Excerpted text ▸
────────────────────

I am looking for a regex pattern which matches all the content below the Filter: which contains a keyword custodian-skip in it. when i am trying the regex which is attached in the above getting valid in regex 101 but getting error here,

Also, how can i match all the lines below filter: with proper regex pattern as in the attached screenshot?

I am attaching a snippet what i am seeing in regex101.

Screen Shot 2021-11-30 at 11 56 58 AM
mildebrandt commented 2 years ago

So, you're still explaining about your regex. Forget about the regex, and tell me about your yaml and what makes a valid yaml in your use case.

mechie commented 2 years ago

Yamale does not have any validators that match against the raw yaml file/string--it loads the yaml into objects using pyyaml or ruamel.yaml and evaluates those against its validators. The regex validator is meant to validate a string value against the given expression, not a chunk of the yaml file.

What you're trying to do would be better accomplished by either writing a python script using re directly, or (as @mildebrandt is trying to show) write a Yamale schema that defines what you're seeking, e.g...

policies: list(include('custodian_policy'))
---
custodian_policy:
  filters:
    'tag:custodian-skip': str()

Though the above non-strict schema is certainly incorrect/incomplete given we don't know your definition of validity is, but you should get the idea.

zendesk-mpalkur commented 2 years ago

This is the schema.yaml file that we are using to validate our yaml files, where we added Filter:


policies:
---
policy:

  filters: include('filter', required=True)

filter: 
       regex('^custodian-skip')

Yaml files:

This is the structure of Yaml files with Filter: and other values, we want to check this structure and needs to validate this if it contains the skip tag.

  filters:
      - type: value
        value_type: age
        key: CreationDateTime
        value: 30
        op: gt
- "tag:custodian-skip": absent
      - and:
          - "tag:Owner": absent
          - "tag:owner": absent
          - "tag:team": absent
mildebrandt commented 2 years ago

What if the tag:custodian-skip is not present? Then it fails validation? You're saying that the tag:custodian-skip must always be in the filters section?

zendesk-mpalkur commented 2 years ago

What if the tag:custodian-skip is not present? Then it fails validation? You're saying that the tag:custodian-skip must always be in the filters section?

yes, we want tag:custodian-skip to be present in a filter.

────────────────────

Recorded information ▸
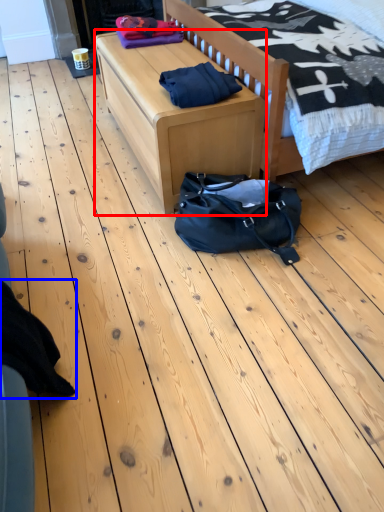
Question: Which object is closer to the camera taking this photo, table (highlighted by a red box) or clothing (highlighted by a blue box)?

Choices:
 (A) table
 (B) clothing

Answer: (B)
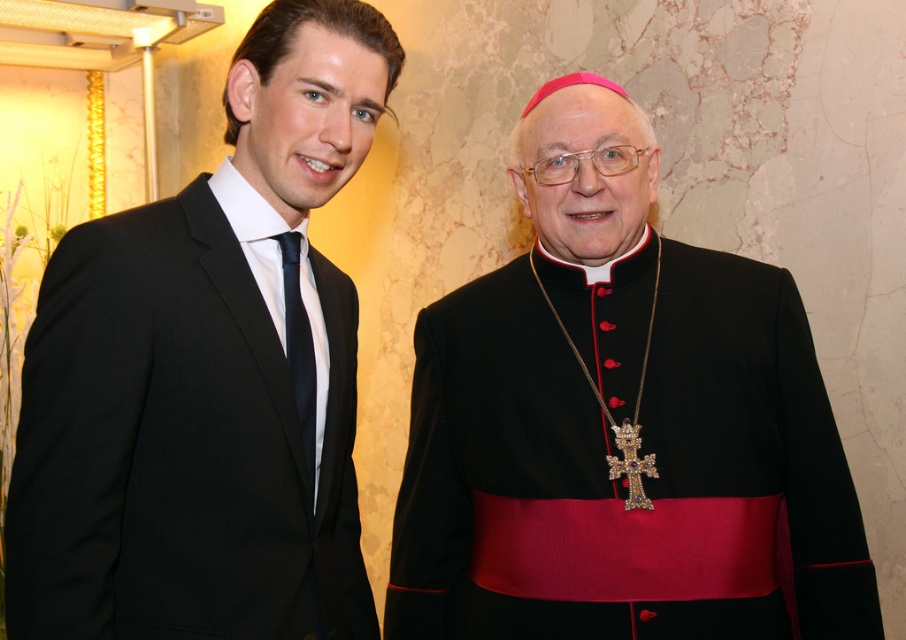
Question: Among these points, which one is nearest to the camera?

Choices:
 (A) click(615, 397)
 (B) click(307, 419)
 (C) click(363, 99)

Answer: (C)

Question: Can you confirm if black velvet cassock at center is smaller than matte black tie at left?

Choices:
 (A) no
 (B) yes

Answer: (A)

Question: Is black satin suit at left to the right of matte black tie at left from the viewer's perspective?

Choices:
 (A) yes
 (B) no

Answer: (B)

Question: Which object is positioned closest to the matte black tie at left?

Choices:
 (A) black satin suit at left
 (B) black velvet cassock at center

Answer: (A)

Question: Is black velvet cassock at center positioned behind black satin suit at left?

Choices:
 (A) yes
 (B) no

Answer: (A)

Question: Among these points, which one is farthest from the camera?

Choices:
 (A) (299, 390)
 (B) (65, 525)

Answer: (A)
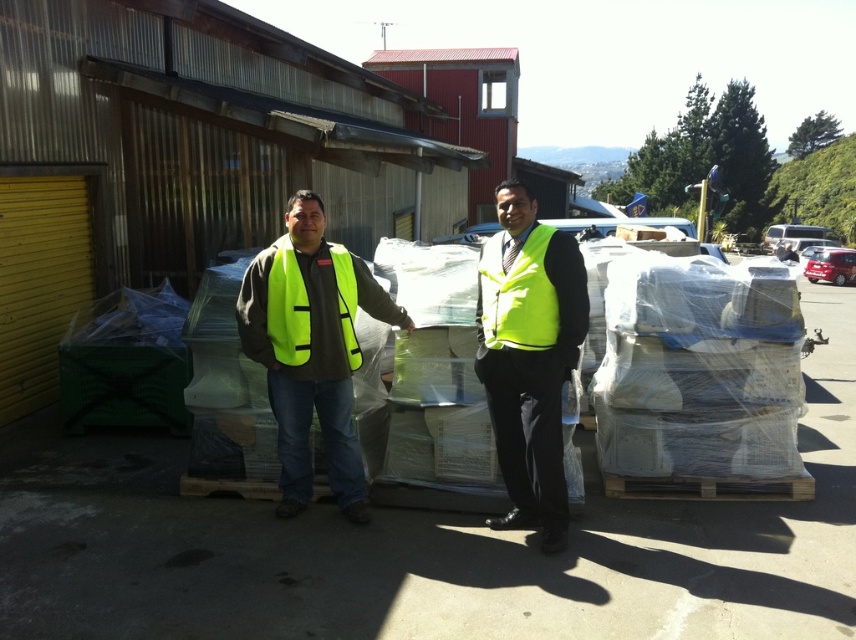
Question: From the image, what is the correct spatial relationship of high visibility yellow vest at center in relation to yellow high-visibility vest at center?

Choices:
 (A) above
 (B) below

Answer: (B)

Question: Estimate the real-world distances between objects in this image. Which object is farther from the yellow high-visibility vest at center?

Choices:
 (A) neon yellow vest at center
 (B) yellow reflective safety vest at center

Answer: (A)

Question: Which is nearer to the yellow reflective safety vest at center?

Choices:
 (A) neon yellow vest at center
 (B) high visibility yellow vest at center
 (C) yellow high-visibility vest at center

Answer: (A)

Question: Considering the relative positions of high visibility yellow vest at center and yellow high-visibility vest at center in the image provided, where is high visibility yellow vest at center located with respect to yellow high-visibility vest at center?

Choices:
 (A) above
 (B) below

Answer: (B)

Question: Which point is closer to the camera?

Choices:
 (A) high visibility yellow vest at center
 (B) yellow high-visibility vest at center
 (C) neon yellow vest at center

Answer: (C)

Question: Is neon yellow vest at center above yellow high-visibility vest at center?

Choices:
 (A) yes
 (B) no

Answer: (B)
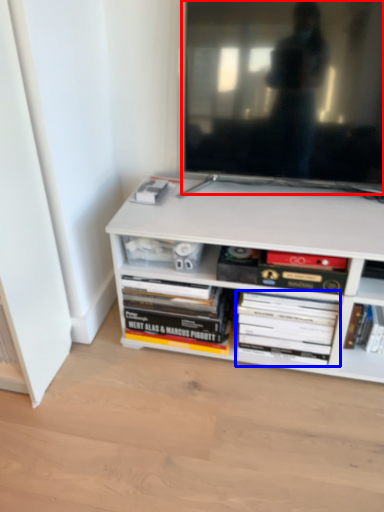
Question: Among these objects, which one is nearest to the camera, television (highlighted by a red box) or book (highlighted by a blue box)?

Choices:
 (A) television
 (B) book

Answer: (A)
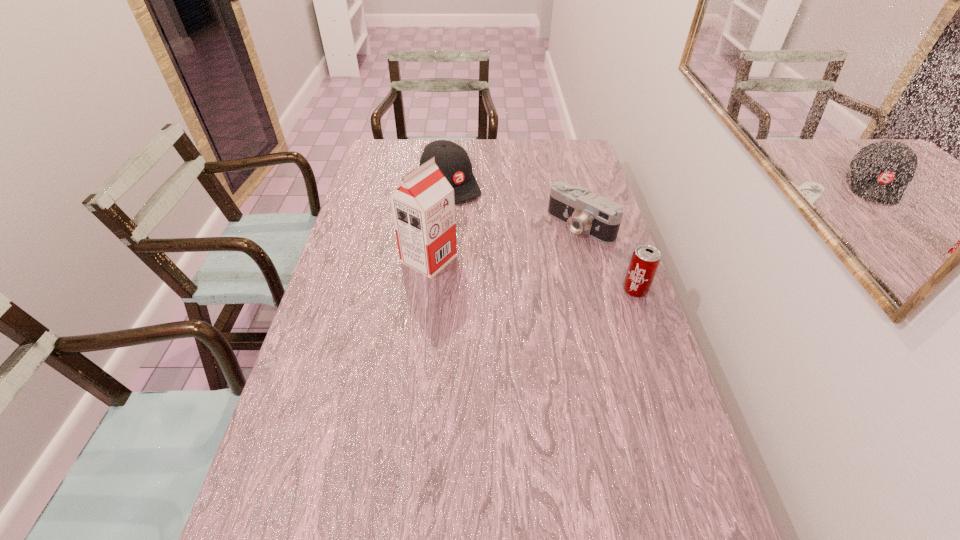
This screenshot has height=540, width=960. Identify the location of vacant space located on the lens of the shortest object. (482, 305).

Locate an element on the screen. vacant point located 0.050m on the lens of the shortest object is located at coordinates coord(554,247).

This screenshot has width=960, height=540. Find the location of `object positioned at the far edge`. object positioned at the far edge is located at coordinates (452, 159).

This screenshot has width=960, height=540. In order to click on beer can that is at the right edge in this screenshot , I will do [645, 260].

Image resolution: width=960 pixels, height=540 pixels. I want to click on camera at the right edge, so click(x=598, y=217).

Where is `blank space at the far edge`? blank space at the far edge is located at coordinates (503, 147).

Identify the location of vacant area at the near edge. (600, 510).

The image size is (960, 540). I want to click on vacant area at the left edge, so click(x=335, y=347).

Identify the location of vacant region at the right edge. pos(615,266).

I want to click on vacant space that's between the camera and the baseball cap, so click(x=516, y=205).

────────────────────

Work to complete ▸
a: In the Yamale thread, which libraries does Yamale use to load the yaml into objects?
b: Please extract from the Yamale thread the passage starting with "What you're trying" and going on through "policies: list(include('custodian_policy'))".
c: Extend the Yamale thread from the point where it stops.

Responses by item number ▸
a: pyyaml or ruamel.yaml

b:
What you're trying to do would be better accomplished by either writing a python script using re directly, or (as @mildebrandt is trying to show) write a Yamale schema that defines what you're seeking, e.g...

policies: list(include('custodian_policy'))

c:
mildebrandt commented 2 years ago

Thanks for answering my above questions. I'm going to try to frame the question into how Yamale works. In your attempt, you're trying to apply a string validator to a complex type (a list of mappings). Yamale instead validates against base types.

What I think you want in terms of how Yamale validates, it looks like you want to ensure that a certain element within a list exists...in your example, it's the mapping "tag:custodian-skip": absent. Currently Yamale doesn't support this use case. How I could see it being implemented is the following.

Given this yaml:

policies:
  - filters:
    - type: value
      value_type: age
      key: CreationDateTime
      value: 30
      op: gt
    - "tag:custodian-skip": absent
    - and:
      - "tag:Owner": absent
      - "tag:owner": absent
      - "tag:team": absent

Ensure that one of the filters has the mapping with the key "tag:custodian-skip":

policies: list(include('policy'))
---
policy:
  filters: list(include('filter', required=False), include('conditional', required=False), include('custodian-skip', required=True))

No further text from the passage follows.